(The data Opens)
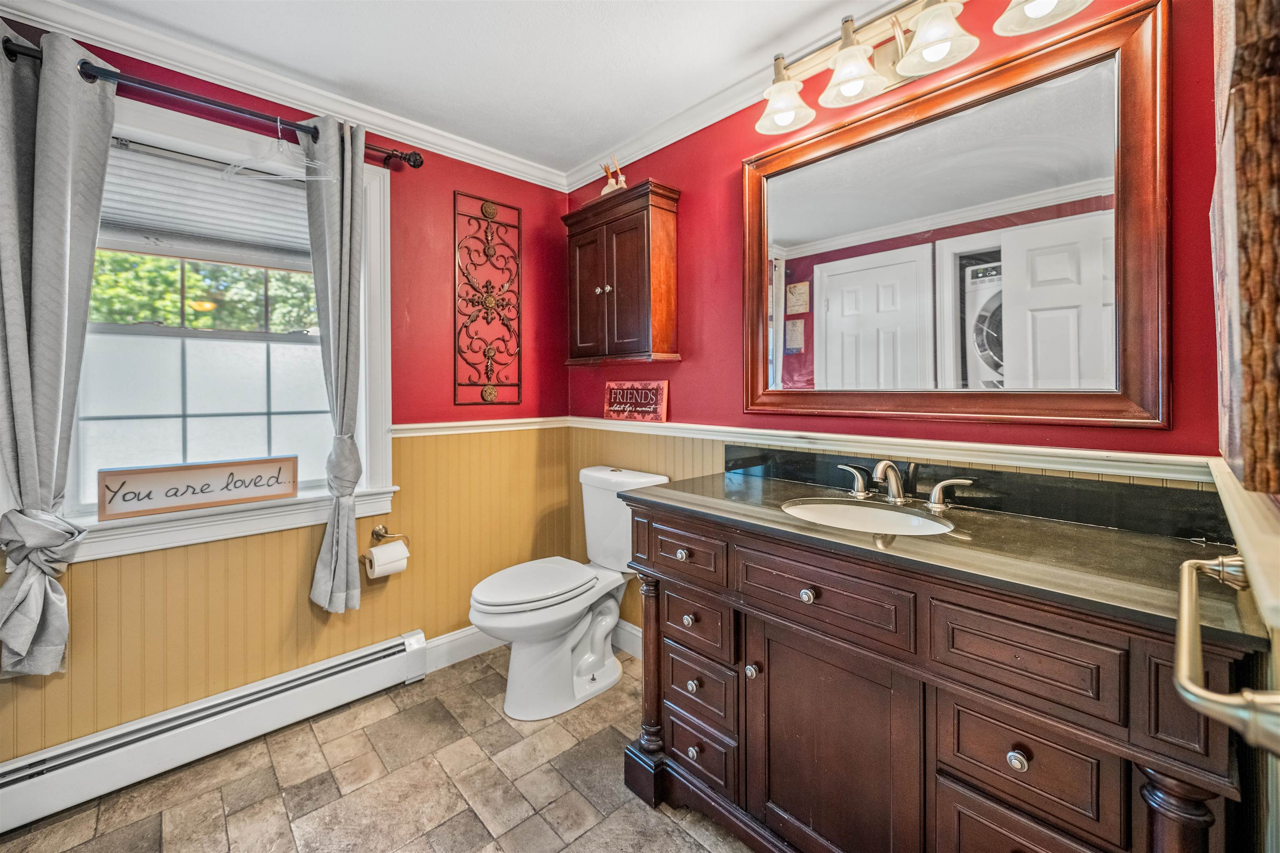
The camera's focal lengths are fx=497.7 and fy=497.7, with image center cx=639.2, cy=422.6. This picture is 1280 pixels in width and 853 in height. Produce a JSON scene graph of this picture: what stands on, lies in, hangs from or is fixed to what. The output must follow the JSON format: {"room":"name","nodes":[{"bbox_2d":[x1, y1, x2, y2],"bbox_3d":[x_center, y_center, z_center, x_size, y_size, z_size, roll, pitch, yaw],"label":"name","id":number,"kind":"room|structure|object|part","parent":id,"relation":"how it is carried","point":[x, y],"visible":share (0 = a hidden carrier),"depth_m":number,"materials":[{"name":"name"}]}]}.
{"room":"bathroom","nodes":[
{"label":"bathroom","id":0,"kind":"room"},
{"bbox_2d":[0,12,578,767],"bbox_3d":[-1.320,-0.084,2.046,2.465,2.444,0.144,-2,2,-43],"label":"left wall","id":1,"kind":"structure","parent":0,"point":[462,175],"depth_m":2.22,"materials":[{"name":"paint"}]},
{"bbox_2d":[0,37,422,169],"bbox_3d":[-1.437,-1.064,1.741,1.173,0.069,0.128,-2,2,-43],"label":"curtain rod","id":2,"kind":"object","parent":1,"relation":"attached to","point":[414,165],"visible":0.73,"depth_m":1.65,"materials":[{"name":"metal"}]},
{"bbox_2d":[0,22,119,677],"bbox_3d":[-1.740,-0.195,1.435,0.376,1.845,0.149,-2,2,-43],"label":"curtain","id":3,"kind":"object","parent":2,"relation":"hanging from","point":[101,160],"visible":0.99,"depth_m":1.44,"materials":[{"name":"grey fabric"}]},
{"bbox_2d":[221,117,334,182],"bbox_3d":[-1.263,-0.965,1.747,0.369,0.190,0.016,0,2,2],"label":"clothes hanger","id":4,"kind":"object","parent":2,"relation":"hanging from","point":[279,177],"visible":0.94,"depth_m":1.75,"materials":[{"name":"white plastic"}]},
{"bbox_2d":[303,114,368,613],"bbox_3d":[-1.163,-0.190,1.926,0.254,1.862,0.163,-2,2,-43],"label":"curtain","id":5,"kind":"object","parent":2,"relation":"hanging from","point":[351,488],"visible":0.99,"depth_m":1.91,"materials":[{"name":"grey fabric"}]},
{"bbox_2d":[0,630,427,834],"bbox_3d":[-1.497,1.054,1.731,1.391,0.174,0.069,-2,2,-43],"label":"baseboard heater","id":6,"kind":"object","parent":1,"relation":"attached to","point":[344,660],"visible":0.97,"depth_m":1.67,"materials":[{"name":"white metal"}]},
{"bbox_2d":[56,92,395,564],"bbox_3d":[-1.533,-0.310,1.841,1.100,1.477,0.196,-2,2,-43],"label":"window","id":7,"kind":"structure","parent":1,"relation":"in","point":[206,421],"depth_m":1.87,"materials":[{"name":"white"}]},
{"bbox_2d":[95,455,296,521],"bbox_3d":[-1.543,0.221,1.783,0.544,0.151,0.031,-2,2,-43],"label":"wooden sign","id":8,"kind":"object","parent":7,"relation":"on","point":[166,496],"visible":0.99,"depth_m":1.74,"materials":[{"name":"brown"}]},
{"bbox_2d":[98,137,316,266],"bbox_3d":[-1.603,-0.809,1.885,0.863,0.316,0.055,-2,2,-43],"label":"window blind","id":9,"kind":"object","parent":7,"relation":"attached to","point":[188,230],"visible":0.68,"depth_m":1.85,"materials":[{"name":"white"}]},
{"bbox_2d":[0,0,571,191],"bbox_3d":[-1.251,-1.258,1.928,2.322,0.084,0.067,-2,2,-43],"label":"crown molding","id":10,"kind":"structure","parent":1,"relation":"attached to","point":[51,23],"depth_m":1.83,"materials":[{"name":"white paint"}]},
{"bbox_2d":[361,522,409,569],"bbox_3d":[-1.070,0.523,2.078,0.189,0.151,0.108,-2,2,-43],"label":"toilet paper holder","id":11,"kind":"object","parent":1,"relation":"attached to","point":[376,533],"visible":0.74,"depth_m":2.10,"materials":[{"name":"gold metal"}]},
{"bbox_2d":[363,539,408,578],"bbox_3d":[-1.054,0.574,2.068,0.135,0.123,0.100,-2,2,-43],"label":"toilet paper roll","id":12,"kind":"object","parent":11,"relation":"hanging from","point":[374,550],"visible":0.95,"depth_m":2.03,"materials":[{"name":"white paper"}]},
{"bbox_2d":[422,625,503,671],"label":"baseboard","id":13,"kind":"structure","parent":1,"relation":"attached to","point":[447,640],"depth_m":2.35,"materials":[{"name":"white paint"}]},
{"bbox_2d":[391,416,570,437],"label":"chair rail","id":14,"kind":"object","parent":1,"relation":"attached to","point":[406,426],"visible":0.58,"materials":[{"name":"white paint"}]},
{"bbox_2d":[452,190,524,406],"bbox_3d":[-0.721,-0.584,2.415,0.347,1.014,0.043,-2,2,-43],"label":"metal wall decor","id":15,"kind":"object","parent":1,"relation":"attached to","point":[492,215],"visible":0.99,"depth_m":2.40,"materials":[{"name":"metal"}]},
{"bbox_2d":[0,643,756,852],"bbox_3d":[-0.368,1.208,1.018,2.525,0.079,2.963,-2,2,-43],"label":"floor","id":16,"kind":"structure","parent":0,"point":[474,824],"depth_m":1.56,"materials":[{"name":"beige tile"}]},
{"bbox_2d":[467,464,669,719],"bbox_3d":[-0.321,0.682,2.112,0.822,0.898,0.499,-2,2,-43],"label":"toilet","id":17,"kind":"object","parent":16,"relation":"on","point":[599,670],"visible":0.9,"depth_m":2.01,"materials":[{"name":"white ceramic"}]},
{"bbox_3d":[-0.438,0.653,2.121,0.535,0.047,0.374,-2,2,-43],"label":"toilet lid","id":18,"kind":"part","parent":17,"relation":"part of","materials":[{"name":"white plastic"}]},
{"bbox_2d":[614,495,1267,852],"bbox_3d":[0.565,0.720,1.347,0.590,0.909,1.344,-2,2,-43],"label":"vanity cabinet","id":19,"kind":"object","parent":16,"relation":"on","point":[755,608],"visible":0.83,"depth_m":1.04,"materials":[{"name":"brown wood"}]},
{"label":"knob","id":20,"kind":"part","parent":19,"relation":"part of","materials":[{"name":"metal"}]},
{"bbox_3d":[0.115,0.391,1.519,0.042,0.142,0.322,-2,2,-43],"label":"drawer","id":21,"kind":"part","parent":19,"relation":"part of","materials":[{"name":"brown wood"}]},
{"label":"knob","id":22,"kind":"part","parent":19,"relation":"part of","materials":[{"name":"silver metal"}]},
{"bbox_3d":[0.162,0.797,1.526,0.032,0.035,0.033,-2,2,-43],"label":"knob","id":23,"kind":"part","parent":19,"relation":"part of","materials":[{"name":"silver metal"}]},
{"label":"knob","id":24,"kind":"part","parent":19,"relation":"part of","materials":[{"name":"metal"}]},
{"bbox_3d":[0.167,0.607,1.513,0.045,0.150,0.250,-2,2,-43],"label":"drawer","id":25,"kind":"part","parent":19,"relation":"part of","materials":[{"name":"brown wood"}]},
{"bbox_3d":[0.177,0.800,1.520,0.043,0.160,0.251,-2,2,-43],"label":"drawer","id":26,"kind":"part","parent":19,"relation":"part of","materials":[{"name":"brown wood"}]},
{"bbox_3d":[0.180,0.983,1.512,0.046,0.163,0.254,-2,2,-43],"label":"drawer","id":27,"kind":"part","parent":19,"relation":"part of","materials":[{"name":"brown wood"}]},
{"bbox_3d":[0.307,0.670,1.363,0.031,0.034,0.030,-2,2,-43],"label":"knob","id":28,"kind":"part","parent":19,"relation":"part of","materials":[{"name":"silver metal"}]},
{"bbox_3d":[0.412,0.419,1.220,0.032,0.033,0.033,-2,2,-43],"label":"knob","id":29,"kind":"part","parent":19,"relation":"part of","materials":[{"name":"silver metal"}]},
{"bbox_3d":[0.414,0.399,1.180,0.040,0.156,0.381,-2,2,-43],"label":"drawer","id":30,"kind":"part","parent":19,"relation":"part of","materials":[{"name":"brown wood"}]},
{"bbox_3d":[0.447,0.837,1.245,0.090,0.634,0.426,-2,2,-43],"label":"cabinet door","id":31,"kind":"part","parent":19,"relation":"part of","materials":[{"name":"brown wood"}]},
{"bbox_2d":[616,464,1276,644],"bbox_3d":[0.586,0.259,1.346,0.588,0.036,1.315,-2,2,-43],"label":"countertop","id":32,"kind":"structure","parent":19,"relation":"on","point":[1088,531],"depth_m":1.04,"materials":[{"name":"stone"}]},
{"bbox_2d":[779,497,956,536],"bbox_3d":[0.613,0.332,1.372,0.379,0.144,0.454,-2,2,-43],"label":"sink","id":33,"kind":"object","parent":32,"relation":"in","point":[863,511],"visible":0.49,"depth_m":1.50,"materials":[{"name":"white ceramic"}]},
{"bbox_2d":[835,457,973,510],"bbox_3d":[0.739,0.170,1.461,0.165,0.135,0.393,-2,2,-43],"label":"faucet","id":34,"kind":"object","parent":32,"relation":"on","point":[940,486],"visible":0.99,"depth_m":1.46,"materials":[{"name":"silver metal"}]},
{"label":"drawer","id":35,"kind":"part","parent":19,"relation":"part of","materials":[{"name":"brown wood"}]},
{"bbox_3d":[0.724,0.639,0.960,0.030,0.033,0.032,-2,2,-43],"label":"knob","id":36,"kind":"part","parent":19,"relation":"part of","materials":[{"name":"silver metal"}]},
{"bbox_3d":[0.708,0.435,0.944,0.040,0.168,0.260,-2,2,-43],"label":"drawer","id":37,"kind":"part","parent":19,"relation":"part of","materials":[{"name":"brown wood"}]},
{"bbox_3d":[0.732,0.659,0.965,0.044,0.168,0.218,-2,2,-43],"label":"drawer","id":38,"kind":"part","parent":19,"relation":"part of","materials":[{"name":"brown wood"}]},
{"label":"column","id":39,"kind":"part","parent":19,"relation":"part of","materials":[{"name":"brown wood"}]},
{"bbox_2d":[51,0,901,175],"bbox_3d":[-0.318,-1.319,0.947,2.552,0.102,3.024,-2,2,-43],"label":"ceiling","id":40,"kind":"structure","parent":0,"point":[755,46],"depth_m":1.72,"materials":[{"name":"white paint"}]},
{"bbox_2d":[564,0,1249,639],"bbox_3d":[0.516,-0.091,1.925,0.137,2.463,2.510,-2,2,-43],"label":"right wall","id":41,"kind":"structure","parent":0,"point":[730,167],"depth_m":1.74,"materials":[{"name":"red paint"}]},
{"bbox_2d":[562,179,680,364],"bbox_3d":[-0.104,-0.646,2.336,0.245,0.763,0.597,-2,2,-43],"label":"wall cabinet","id":42,"kind":"object","parent":41,"relation":"attached to","point":[645,292],"visible":0.99,"depth_m":2.21,"materials":[{"name":"brown wood"}]},
{"bbox_2d":[600,157,627,196],"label":"reed diffuser","id":43,"kind":"object","parent":42,"relation":"on","point":[607,190],"visible":0.75,"depth_m":2.35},
{"bbox_2d":[612,618,642,659],"bbox_3d":[0.057,1.055,2.302,0.017,0.127,1.159,-2,2,-43],"label":"baseboard","id":44,"kind":"structure","parent":41,"relation":"attached to","point":[640,635],"depth_m":2.42,"materials":[{"name":"white paint"}]},
{"bbox_2d":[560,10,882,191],"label":"crown molding","id":45,"kind":"structure","parent":41,"relation":"attached to","point":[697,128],"depth_m":2.03,"materials":[{"name":"white paint"}]},
{"bbox_2d":[582,416,1210,483],"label":"chair rail","id":46,"kind":"object","parent":41,"relation":"attached to","point":[787,433],"visible":0.64,"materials":[{"name":"white paint"}]},
{"bbox_2d":[602,379,667,421],"bbox_3d":[-0.026,-0.107,2.407,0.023,0.183,0.359,-2,2,-43],"label":"wooden sign","id":47,"kind":"object","parent":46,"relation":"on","point":[612,408],"visible":1,"depth_m":2.38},
{"bbox_2d":[754,0,1096,131],"bbox_3d":[0.724,-1.124,1.427,0.242,0.236,0.913,-2,2,-43],"label":"vanity light","id":48,"kind":"object","parent":41,"relation":"attached to","point":[855,88],"visible":0.99,"depth_m":1.48,"materials":[{"name":"metal"}]},
{"bbox_3d":[0.476,-1.079,1.651,0.178,0.135,0.177,-2,2,-43],"label":"shade","id":49,"kind":"part","parent":48,"relation":"part of","materials":[{"name":"white glass"}]},
{"bbox_3d":[0.646,-1.082,1.521,0.178,0.137,0.176,-2,2,-43],"label":"shade","id":50,"kind":"part","parent":48,"relation":"part of","materials":[{"name":"glass"}]},
{"bbox_3d":[0.819,-1.097,1.395,0.184,0.143,0.186,-2,2,-43],"label":"shade","id":51,"kind":"part","parent":48,"relation":"part of","materials":[{"name":"white glass"}]},
{"bbox_3d":[1.000,-1.082,1.238,0.181,0.129,0.185,-2,2,-43],"label":"shade","id":52,"kind":"part","parent":48,"relation":"part of","materials":[{"name":"white glass"}]},
{"bbox_2d":[742,0,1172,426],"bbox_3d":[0.789,-0.484,1.546,0.036,0.983,1.180,-2,2,-43],"label":"mirror","id":53,"kind":"object","parent":41,"relation":"attached to","point":[792,230],"visible":0.99,"depth_m":1.37,"materials":[{"name":"mirror"}]},
{"bbox_2d":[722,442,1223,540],"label":"backsplash","id":54,"kind":"structure","parent":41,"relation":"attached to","point":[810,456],"depth_m":1.32,"materials":[{"name":"black stone"}]},
{"bbox_2d":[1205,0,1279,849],"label":"right wall","id":55,"kind":"structure","parent":0,"point":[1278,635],"depth_m":0.67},
{"bbox_2d":[1172,549,1279,754],"bbox_3d":[0.714,0.250,0.587,0.526,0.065,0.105,-2,2,-43],"label":"towel bar","id":56,"kind":"object","parent":55,"relation":"attached to","point":[1183,680],"visible":0.98,"depth_m":0.48,"materials":[{"name":"silver metal"}]},
{"bbox_2d":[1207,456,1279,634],"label":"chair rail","id":57,"kind":"structure","parent":55,"relation":"attached to","point":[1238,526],"depth_m":0.62,"materials":[{"name":"paint"}]},
{"bbox_2d":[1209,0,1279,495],"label":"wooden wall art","id":58,"kind":"object","parent":55,"relation":"attached to","point":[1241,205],"visible":0.99,"depth_m":0.56,"materials":[{"name":"brown wood"}]},
{"label":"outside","id":59,"kind":"structure","parent":0,"visible":0},
{"label":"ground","id":60,"kind":"structure","parent":59,"visible":0},
{"bbox_2d":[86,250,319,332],"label":"tree","id":61,"kind":"object","parent":60,"relation":"on","point":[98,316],"visible":0.18,"depth_m":6.51,"materials":[{"name":"green plant"}]}
]}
(The data Closes)
◆ Exercise aim ◆
Given the data above, which lines hold the string "right"? Return them.

◆ Answer area ◆
{"bbox_2d":[564,0,1249,639],"bbox_3d":[0.516,-0.091,1.925,0.137,2.463,2.510,-2,2,-43],"label":"right wall","id":41,"kind":"structure","parent":0,"point":[730,167],"depth_m":1.74,"materials":[{"name":"red paint"}]},
{"bbox_2d":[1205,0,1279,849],"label":"right wall","id":55,"kind":"structure","parent":0,"point":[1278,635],"depth_m":0.67},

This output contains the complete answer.